--- Exercise instructions ---
Set down every line of text in the material below, unchanged and in the same order. Leave the pictures out of your answer.

::: Entries supplied :::

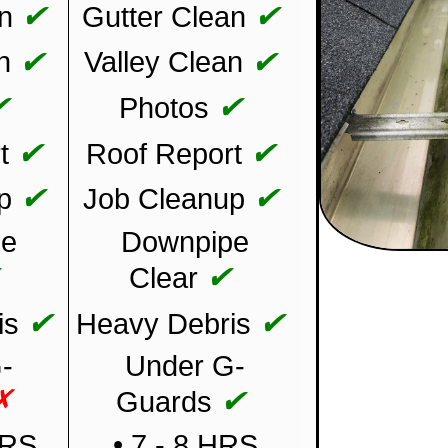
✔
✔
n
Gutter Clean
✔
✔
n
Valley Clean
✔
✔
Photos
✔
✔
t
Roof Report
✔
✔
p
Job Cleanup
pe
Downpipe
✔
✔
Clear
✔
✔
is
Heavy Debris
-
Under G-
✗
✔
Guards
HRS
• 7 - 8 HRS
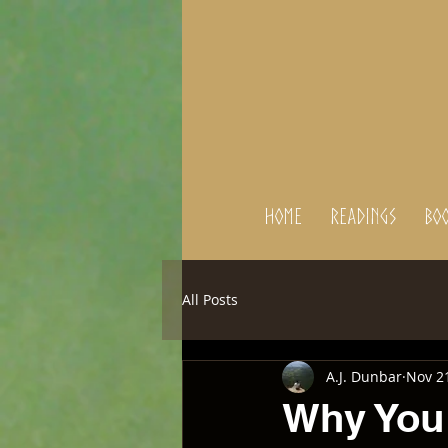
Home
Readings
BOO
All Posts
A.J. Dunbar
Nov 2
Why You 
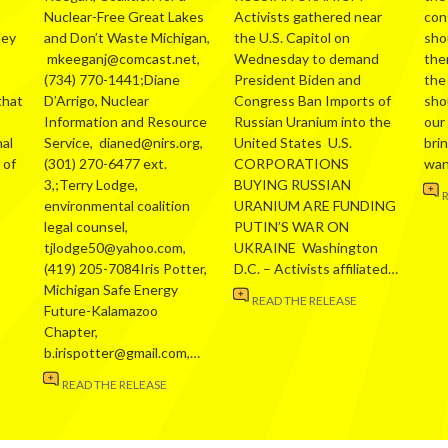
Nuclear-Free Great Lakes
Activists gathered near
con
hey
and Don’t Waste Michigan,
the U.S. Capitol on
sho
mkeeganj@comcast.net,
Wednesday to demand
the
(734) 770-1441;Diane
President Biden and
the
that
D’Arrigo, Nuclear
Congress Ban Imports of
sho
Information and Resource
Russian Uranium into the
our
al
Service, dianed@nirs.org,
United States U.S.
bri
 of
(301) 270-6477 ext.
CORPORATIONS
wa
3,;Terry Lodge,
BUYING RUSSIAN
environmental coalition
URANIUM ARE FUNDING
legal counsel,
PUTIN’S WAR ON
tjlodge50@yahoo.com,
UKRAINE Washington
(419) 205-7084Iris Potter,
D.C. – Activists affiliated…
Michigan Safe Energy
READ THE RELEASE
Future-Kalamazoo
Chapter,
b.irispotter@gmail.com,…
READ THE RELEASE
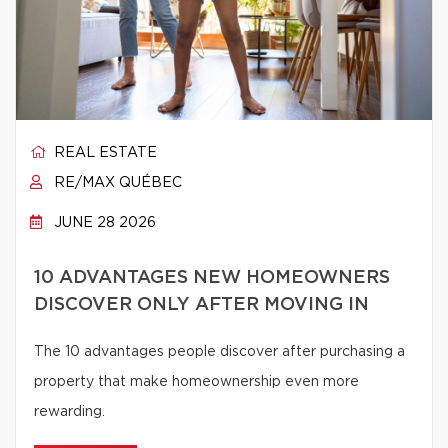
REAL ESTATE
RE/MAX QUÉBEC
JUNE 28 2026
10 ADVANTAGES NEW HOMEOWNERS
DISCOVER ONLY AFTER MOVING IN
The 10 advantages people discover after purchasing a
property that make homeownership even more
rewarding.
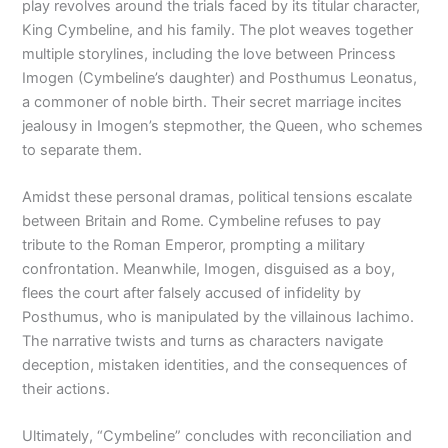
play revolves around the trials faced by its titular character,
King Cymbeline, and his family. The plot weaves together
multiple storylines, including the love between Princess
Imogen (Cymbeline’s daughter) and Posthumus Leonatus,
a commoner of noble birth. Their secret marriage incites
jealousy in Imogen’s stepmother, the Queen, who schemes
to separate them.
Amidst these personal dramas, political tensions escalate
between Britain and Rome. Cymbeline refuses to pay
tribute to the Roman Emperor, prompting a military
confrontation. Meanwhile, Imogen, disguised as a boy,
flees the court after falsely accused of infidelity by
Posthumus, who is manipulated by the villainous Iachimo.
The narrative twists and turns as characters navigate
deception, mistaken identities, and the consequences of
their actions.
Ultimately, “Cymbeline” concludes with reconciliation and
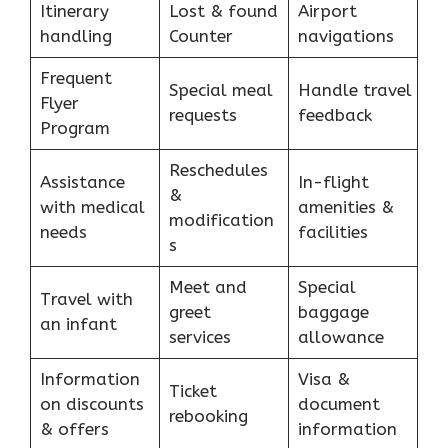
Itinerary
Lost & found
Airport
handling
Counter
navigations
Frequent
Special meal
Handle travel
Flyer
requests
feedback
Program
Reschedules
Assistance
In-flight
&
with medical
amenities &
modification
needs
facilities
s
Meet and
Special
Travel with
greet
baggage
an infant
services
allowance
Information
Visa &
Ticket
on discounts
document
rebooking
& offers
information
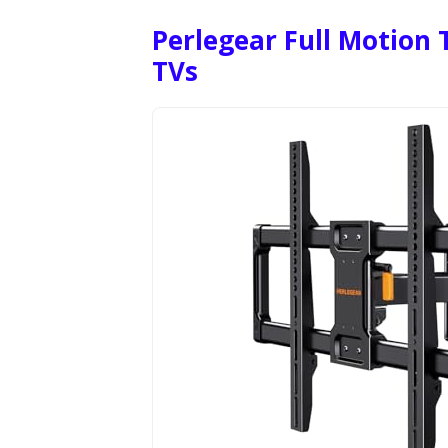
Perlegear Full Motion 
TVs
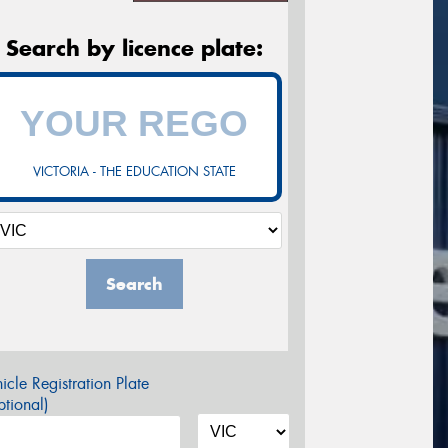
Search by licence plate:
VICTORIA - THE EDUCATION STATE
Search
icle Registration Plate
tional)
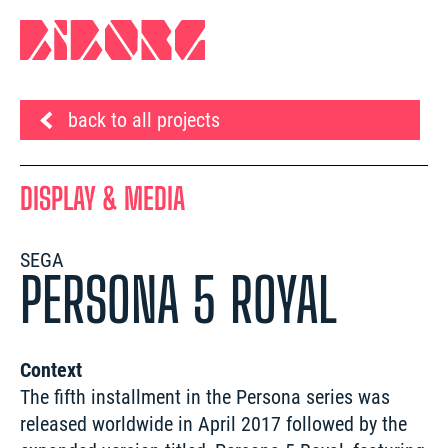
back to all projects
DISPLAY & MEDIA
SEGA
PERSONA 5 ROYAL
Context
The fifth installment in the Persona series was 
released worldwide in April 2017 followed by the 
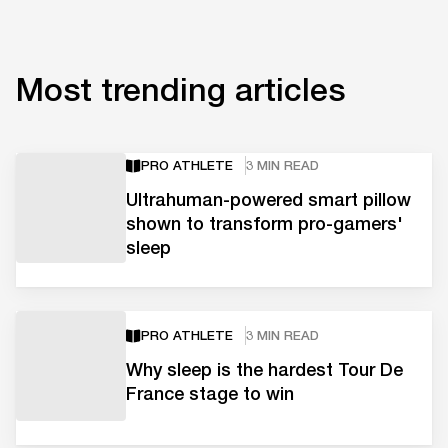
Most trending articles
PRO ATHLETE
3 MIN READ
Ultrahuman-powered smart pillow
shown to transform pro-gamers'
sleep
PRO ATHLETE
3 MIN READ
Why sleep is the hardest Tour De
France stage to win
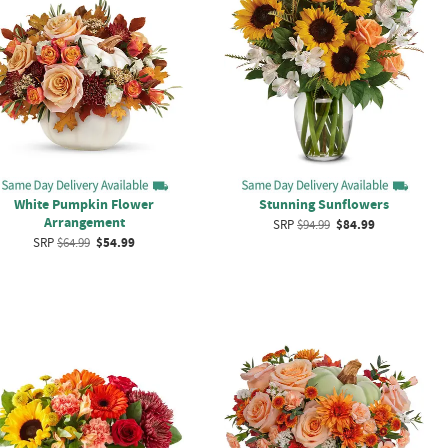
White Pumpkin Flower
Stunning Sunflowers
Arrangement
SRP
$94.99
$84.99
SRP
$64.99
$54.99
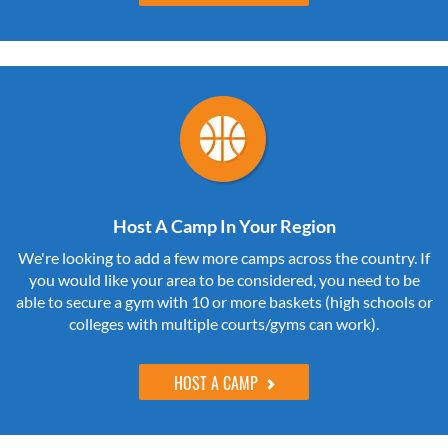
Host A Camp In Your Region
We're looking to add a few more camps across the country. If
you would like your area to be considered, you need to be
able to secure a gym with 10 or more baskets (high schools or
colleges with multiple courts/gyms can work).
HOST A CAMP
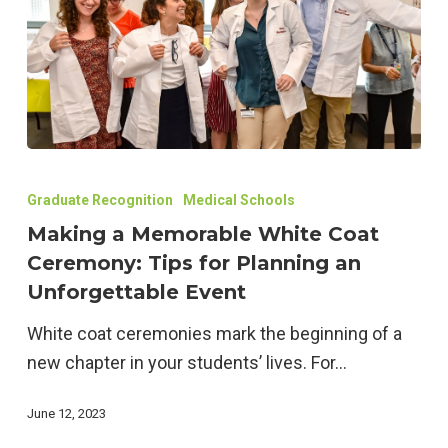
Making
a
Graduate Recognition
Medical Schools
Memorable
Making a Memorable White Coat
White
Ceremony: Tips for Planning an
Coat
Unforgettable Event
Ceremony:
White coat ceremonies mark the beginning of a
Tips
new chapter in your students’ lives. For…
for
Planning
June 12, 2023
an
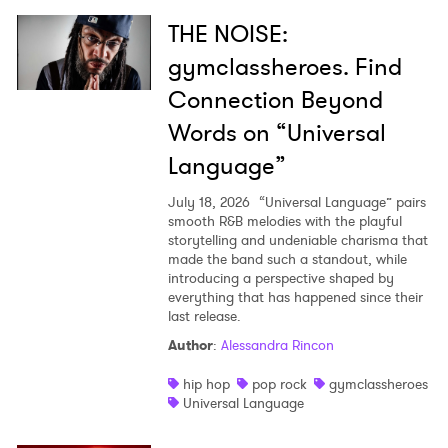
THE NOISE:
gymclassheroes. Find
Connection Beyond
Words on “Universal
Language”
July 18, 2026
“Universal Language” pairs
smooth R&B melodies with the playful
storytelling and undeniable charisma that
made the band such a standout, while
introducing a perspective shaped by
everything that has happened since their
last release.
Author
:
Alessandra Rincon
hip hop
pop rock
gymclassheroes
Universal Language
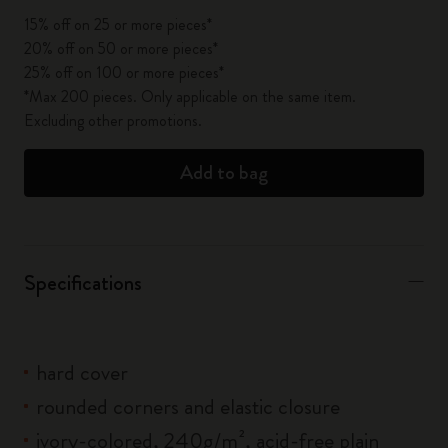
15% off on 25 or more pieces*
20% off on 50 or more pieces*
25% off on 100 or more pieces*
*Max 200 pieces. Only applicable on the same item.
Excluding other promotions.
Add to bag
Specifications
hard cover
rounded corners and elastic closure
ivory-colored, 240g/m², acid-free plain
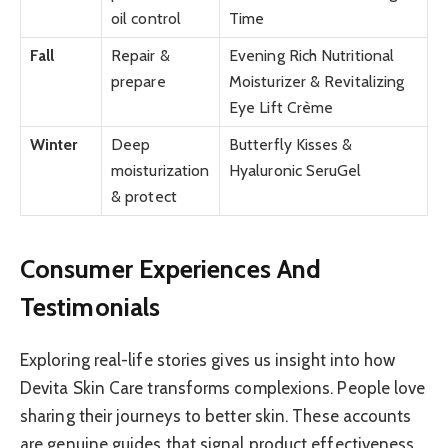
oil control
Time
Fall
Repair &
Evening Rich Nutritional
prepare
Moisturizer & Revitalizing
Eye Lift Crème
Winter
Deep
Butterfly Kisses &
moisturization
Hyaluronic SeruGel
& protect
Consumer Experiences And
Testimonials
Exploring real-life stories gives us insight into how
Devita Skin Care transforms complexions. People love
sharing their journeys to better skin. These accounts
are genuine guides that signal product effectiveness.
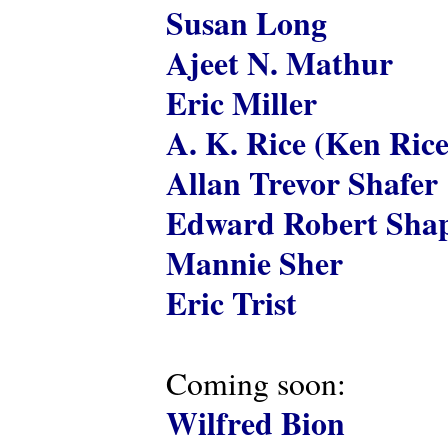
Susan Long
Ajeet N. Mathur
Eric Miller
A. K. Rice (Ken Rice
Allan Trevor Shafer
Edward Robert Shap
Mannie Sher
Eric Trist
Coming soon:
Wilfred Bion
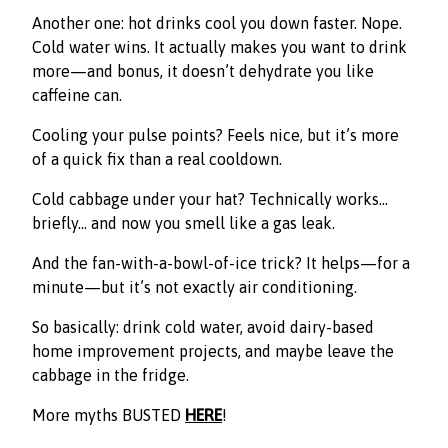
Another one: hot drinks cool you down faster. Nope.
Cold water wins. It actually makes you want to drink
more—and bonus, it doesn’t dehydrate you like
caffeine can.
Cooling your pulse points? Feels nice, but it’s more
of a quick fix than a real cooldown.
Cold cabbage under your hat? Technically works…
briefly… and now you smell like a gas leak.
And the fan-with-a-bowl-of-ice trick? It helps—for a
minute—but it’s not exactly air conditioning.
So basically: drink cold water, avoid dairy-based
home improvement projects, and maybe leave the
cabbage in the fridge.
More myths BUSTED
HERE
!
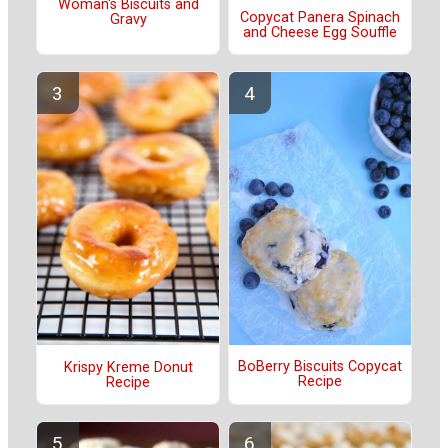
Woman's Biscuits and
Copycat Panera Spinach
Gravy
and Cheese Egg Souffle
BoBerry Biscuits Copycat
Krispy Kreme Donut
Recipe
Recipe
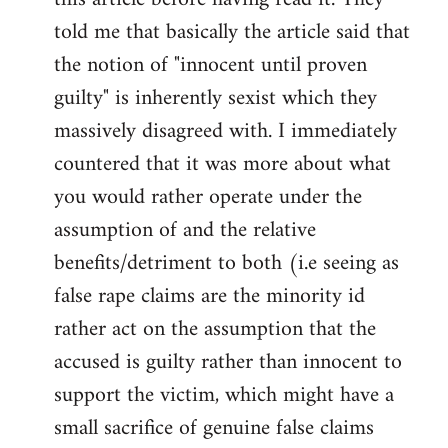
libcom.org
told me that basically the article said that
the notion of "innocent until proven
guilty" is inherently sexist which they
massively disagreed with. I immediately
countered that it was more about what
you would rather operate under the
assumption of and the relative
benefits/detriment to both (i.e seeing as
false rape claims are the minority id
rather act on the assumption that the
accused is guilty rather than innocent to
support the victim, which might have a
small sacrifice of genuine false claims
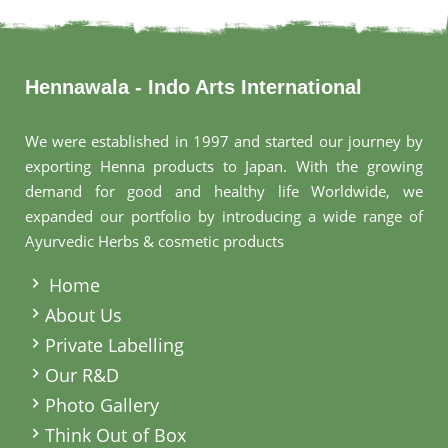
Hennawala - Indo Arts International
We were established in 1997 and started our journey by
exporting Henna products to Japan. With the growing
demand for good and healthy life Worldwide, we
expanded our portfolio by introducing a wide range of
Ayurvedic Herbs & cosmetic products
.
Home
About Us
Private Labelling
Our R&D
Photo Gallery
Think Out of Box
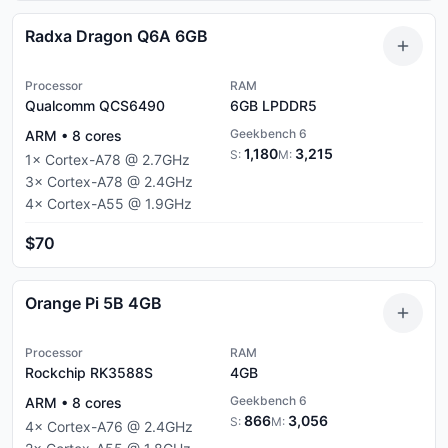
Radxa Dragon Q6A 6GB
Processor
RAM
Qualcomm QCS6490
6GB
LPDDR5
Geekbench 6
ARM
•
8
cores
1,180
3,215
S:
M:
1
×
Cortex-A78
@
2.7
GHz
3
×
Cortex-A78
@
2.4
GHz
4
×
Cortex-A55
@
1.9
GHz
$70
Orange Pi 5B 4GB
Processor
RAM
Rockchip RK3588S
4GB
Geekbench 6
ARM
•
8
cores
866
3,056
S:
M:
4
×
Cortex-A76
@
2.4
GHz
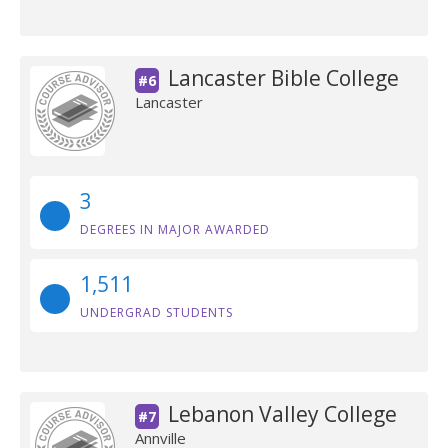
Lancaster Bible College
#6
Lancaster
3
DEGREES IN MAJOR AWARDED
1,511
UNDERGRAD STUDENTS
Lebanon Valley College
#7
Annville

:::

--- Completed exercise ---
✔
✔
n
Gutter Clean
✔
✔
n
Valley Clean
✔
✔
Photos
✔
✔
t
Roof Report
✔
✔
p
Job Cleanup
pe
Downpipe
✔
✔
Clear
✔
✔
is
Heavy Debris
-
Under G-
✗
✔
Guards
HRS
• 7 - 8 HRS
Home
Readings
BOO
All Posts
A.J. Dunbar
Nov 2
Why You 
Nuclear-Free Great Lakes
Activists gathered near
con
hey
and Don’t Waste Michigan,
the U.S. Capitol on
sho
mkeeganj@comcast.net,
Wednesday to demand
the
(734) 770-1441;Diane
President Biden and
the
that
D’Arrigo, Nuclear
Congress Ban Imports of
sho
Information and Resource
Russian Uranium into the
our
al
Service, dianed@nirs.org,
United States U.S.
bri
 of
(301) 270-6477 ext.
CORPORATIONS
wa
3,;Terry Lodge,
BUYING RUSSIAN
environmental coalition
URANIUM ARE FUNDING
legal counsel,
PUTIN’S WAR ON
tjlodge50@yahoo.com,
UKRAINE Washington
(419) 205-7084Iris Potter,
D.C. – Activists affiliated…
Michigan Safe Energy
READ THE RELEASE
Future-Kalamazoo
Chapter,
b.irispotter@gmail.com,…
READ THE RELEASE
REAL ESTATE
RE/MAX QUÉBEC
JUNE 28 2026
10 ADVANTAGES NEW HOMEOWNERS
DISCOVER ONLY AFTER MOVING IN
The 10 advantages people discover after purchasing a
property that make homeownership even more
rewarding.
play revolves around the trials faced by its titular character,
King Cymbeline, and his family. The plot weaves together
multiple storylines, including the love between Princess
Imogen (Cymbeline’s daughter) and Posthumus Leonatus,
a commoner of noble birth. Their secret marriage incites
jealousy in Imogen’s stepmother, the Queen, who schemes
to separate them.
Amidst these personal dramas, political tensions escalate
between Britain and Rome. Cymbeline refuses to pay
tribute to the Roman Emperor, prompting a military
confrontation. Meanwhile, Imogen, disguised as a boy,
flees the court after falsely accused of infidelity by
Posthumus, who is manipulated by the villainous Iachimo.
The narrative twists and turns as characters navigate
deception, mistaken identities, and the consequences of
their actions.
Ultimately, “Cymbeline” concludes with reconciliation and
Itinerary
Lost & found
Airport
handling
Counter
navigations
Frequent
Special meal
Handle travel
Flyer
requests
feedback
Program
Reschedules
Assistance
In-flight
&
with medical
amenities &
modification
needs
facilities
s
Meet and
Special
Travel with
greet
baggage
an infant
services
allowance
Information
Visa &
Ticket
on discounts
document
rebooking
& offers
information
Perlegear Full Motion 
TVs
Search by licence plate:
VICTORIA - THE EDUCATION STATE
Search
icle Registration Plate
tional)
back to all projects
DISPLAY & MEDIA
SEGA
PERSONA 5 ROYAL
Context
The fifth installment in the Persona series was 
released worldwide in April 2017 followed by the 
Most trending articles
PRO ATHLETE
3 MIN READ
Ultrahuman-powered smart pillow
shown to transform pro-gamers'
sleep
PRO ATHLETE
3 MIN READ
Why sleep is the hardest Tour De
France stage to win
White Pumpkin Flower
Stunning Sunflowers
Arrangement
SRP
$94.99
$84.99
SRP
$64.99
$54.99
Host A Camp In Your Region
We're looking to add a few more camps across the country. If
you would like your area to be considered, you need to be
able to secure a gym with 10 or more baskets (high schools or
colleges with multiple courts/gyms can work).
HOST A CAMP
Making
a
Graduate Recognition
Medical Schools
Memorable
Making a Memorable White Coat
White
Ceremony: Tips for Planning an
Coat
Unforgettable Event
Ceremony:
White coat ceremonies mark the beginning of a
Tips
new chapter in your students’ lives. For…
for
Planning
June 12, 2023
an
THE NOISE:
gymclassheroes. Find
Connection Beyond
Words on “Universal
Language”
July 18, 2026
“Universal Language” pairs
smooth R&B melodies with the playful
storytelling and undeniable charisma that
made the band such a standout, while
introducing a perspective shaped by
everything that has happened since their
last release.
Author
:
Alessandra Rincon
hip hop
pop rock
gymclassheroes
Universal Language
15% off on 25 or more pieces*
20% off on 50 or more pieces*
25% off on 100 or more pieces*
*Max 200 pieces. Only applicable on the same item.
Excluding other promotions.
Add to bag
Specifications
hard cover
rounded corners and elastic closure
ivory-colored, 240g/m², acid-free plain
oil control
Time
Fall
Repair &
Evening Rich Nutritional
prepare
Moisturizer & Revitalizing
Eye Lift Crème
Winter
Deep
Butterfly Kisses &
moisturization
Hyaluronic SeruGel
& protect
Consumer Experiences And
Testimonials
Exploring real-life stories gives us insight into how
Devita Skin Care transforms complexions. People love
sharing their journeys to better skin. These accounts
are genuine guides that signal product effectiveness.
Susan Long
Ajeet N. Mathur
Eric Miller
A. K. Rice (Ken Rice
Allan Trevor Shafer
Edward Robert Shap
Mannie Sher
Eric Trist
Coming soon:
Wilfred Bion
Another one: hot drinks cool you down faster. Nope.
Cold water wins. It actually makes you want to drink
more—and bonus, it doesn’t dehydrate you like
caffeine can.
Cooling your pulse points? Feels nice, but it’s more
of a quick fix than a real cooldown.
Cold cabbage under your hat? Technically works…
briefly… and now you smell like a gas leak.
And the fan-with-a-bowl-of-ice trick? It helps—for a
minute—but it’s not exactly air conditioning.
So basically: drink cold water, avoid dairy-based
home improvement projects, and maybe leave the
cabbage in the fridge.
More myths BUSTED
HERE
!
Woman's Biscuits and
Copycat Panera Spinach
Gravy
and Cheese Egg Souffle
BoBerry Biscuits Copycat
Krispy Kreme Donut
Recipe
Recipe
libcom.org
told me that basically the article said that
the notion of "innocent until proven
guilty" is inherently sexist which they
massively disagreed with. I immediately
countered that it was more about what
you would rather operate under the
assumption of and the relative
benefits/detriment to both (i.e seeing as
false rape claims are the minority id
rather act on the assumption that the
accused is guilty rather than innocent to
support the victim, which might have a
small sacrifice of genuine false claims
Hennawala - Indo Arts International
We were established in 1997 and started our journey by
exporting Henna products to Japan. With the growing
demand for good and healthy life Worldwide, we
expanded our portfolio by introducing a wide range of
Ayurvedic Herbs & cosmetic products
.
Home
About Us
Private Labelling
Our R&D
Photo Gallery
Think Out of Box
Radxa Dragon Q6A 6GB
Processor
RAM
Qualcomm QCS6490
6GB
LPDDR5
Geekbench 6
ARM
•
8
cores
1,180
3,215
S:
M:
1
×
Cortex-A78
@
2.7
GHz
3
×
Cortex-A78
@
2.4
GHz
4
×
Cortex-A55
@
1.9
GHz
$70
Orange Pi 5B 4GB
Processor
RAM
Rockchip RK3588S
4GB
Geekbench 6
ARM
•
8
cores
866
3,056
S:
M:
4
×
Cortex-A76
@
2.4
GHz
Lancaster Bible College
#6
Lancaster
3
DEGREES IN MAJOR AWARDED
1,511
UNDERGRAD STUDENTS
Lebanon Valley College
#7
Annville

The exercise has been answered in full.